Neighbors Barry and Karen Howe, who have lived on the street for almost three decades, also popped out, holding a copy of the site plan for the apartment complex. “The street would get shorter,” Barry Howe said.

He pointed to an empty lot immediately beyond the two proposed apartment buildings. He said residents asked Pyramid why they didn’t slide the project over, further from their street. According to Howe, “They said, ‘No, that’s for potential future development.’”

Town Planner Kenneth Kovalchik said this week that the cul-de-sac was put in on property owned by Pyramid, as a condition of the 1994 expansion of the mall. It was never conveyed to the town as public right-of-way, he said.

Pyramid had sketched a hammerhead ending to Westmere Terrace in its plans for the complex.

A hammerhead is an approved turnaround in the New York State fire code, Kovalchik said. He said there are “probably very few” hammerheads in the town of Guilderland.
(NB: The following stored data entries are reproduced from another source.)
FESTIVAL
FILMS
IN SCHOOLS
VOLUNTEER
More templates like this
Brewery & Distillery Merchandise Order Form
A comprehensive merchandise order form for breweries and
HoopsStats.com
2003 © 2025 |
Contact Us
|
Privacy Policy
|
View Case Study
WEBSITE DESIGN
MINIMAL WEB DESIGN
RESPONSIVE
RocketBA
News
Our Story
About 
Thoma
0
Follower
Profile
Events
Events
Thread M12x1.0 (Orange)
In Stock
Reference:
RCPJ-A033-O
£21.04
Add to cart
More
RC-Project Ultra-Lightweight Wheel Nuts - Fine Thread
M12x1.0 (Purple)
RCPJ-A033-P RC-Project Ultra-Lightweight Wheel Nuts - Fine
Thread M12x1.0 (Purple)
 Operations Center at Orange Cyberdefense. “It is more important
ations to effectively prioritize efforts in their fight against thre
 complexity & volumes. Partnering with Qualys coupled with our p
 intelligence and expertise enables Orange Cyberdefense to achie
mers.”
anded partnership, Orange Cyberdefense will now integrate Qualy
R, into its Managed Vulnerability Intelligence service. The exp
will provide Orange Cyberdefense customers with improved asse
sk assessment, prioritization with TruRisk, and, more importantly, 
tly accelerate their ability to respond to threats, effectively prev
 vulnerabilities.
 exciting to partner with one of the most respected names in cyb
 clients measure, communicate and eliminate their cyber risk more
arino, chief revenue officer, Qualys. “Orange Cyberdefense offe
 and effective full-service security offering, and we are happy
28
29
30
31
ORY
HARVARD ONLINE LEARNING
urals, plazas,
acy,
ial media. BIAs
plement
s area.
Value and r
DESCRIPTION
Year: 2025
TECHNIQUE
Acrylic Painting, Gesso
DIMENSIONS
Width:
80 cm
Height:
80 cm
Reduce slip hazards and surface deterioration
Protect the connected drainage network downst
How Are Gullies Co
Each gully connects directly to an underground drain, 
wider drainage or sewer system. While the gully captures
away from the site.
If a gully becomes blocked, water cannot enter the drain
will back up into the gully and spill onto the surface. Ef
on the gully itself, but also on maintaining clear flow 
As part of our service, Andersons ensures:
Westmere Terrace is 1,000 feet long, and so the design of any hammerhead would need to be reviewed and approved by the Westmere Fire District, he said.  

As required in the 1994 condition, Kovalchik said, a turnaround would still be provided; it may, however, be a hammerhead instead of a cul-de-sac.

The residents of Westmere Terrace have made it very clear that they don’t want any pedestrian connectivity or street  connectivity, he said. “We’re working with the applicant now on doing, potentially, a berm and a fence and landscaping.”

Cope said, “Guilderland is being developed without any concern not just for the environmental impact but for the social impact.”